* [RECORDED DATA]

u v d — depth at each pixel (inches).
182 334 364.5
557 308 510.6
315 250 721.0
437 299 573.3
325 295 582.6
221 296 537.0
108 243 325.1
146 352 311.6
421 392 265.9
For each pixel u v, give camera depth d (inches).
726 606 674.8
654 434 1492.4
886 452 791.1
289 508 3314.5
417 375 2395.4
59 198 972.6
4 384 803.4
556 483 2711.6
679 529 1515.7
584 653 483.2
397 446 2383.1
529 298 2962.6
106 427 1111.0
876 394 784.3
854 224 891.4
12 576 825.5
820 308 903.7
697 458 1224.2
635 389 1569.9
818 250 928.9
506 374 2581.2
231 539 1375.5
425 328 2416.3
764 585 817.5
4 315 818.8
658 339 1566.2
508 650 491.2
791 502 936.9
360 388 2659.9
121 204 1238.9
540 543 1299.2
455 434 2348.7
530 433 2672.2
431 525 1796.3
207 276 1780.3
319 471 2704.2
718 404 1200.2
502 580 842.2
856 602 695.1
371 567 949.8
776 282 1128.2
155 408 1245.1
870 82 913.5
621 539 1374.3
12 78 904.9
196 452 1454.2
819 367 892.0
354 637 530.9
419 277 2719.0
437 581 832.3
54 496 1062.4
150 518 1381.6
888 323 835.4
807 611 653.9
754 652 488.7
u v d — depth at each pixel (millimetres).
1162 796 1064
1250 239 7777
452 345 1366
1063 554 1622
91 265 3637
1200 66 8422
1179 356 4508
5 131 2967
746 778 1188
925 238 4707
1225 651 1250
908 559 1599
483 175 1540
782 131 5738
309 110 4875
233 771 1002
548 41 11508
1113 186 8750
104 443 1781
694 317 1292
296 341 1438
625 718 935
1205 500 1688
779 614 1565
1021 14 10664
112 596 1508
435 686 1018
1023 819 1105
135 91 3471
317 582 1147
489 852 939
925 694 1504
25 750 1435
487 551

* [WORK INSTRUCTION] Across the material above, count every line holding "each" and write down only the number.

* [ANSWER SECTION] 3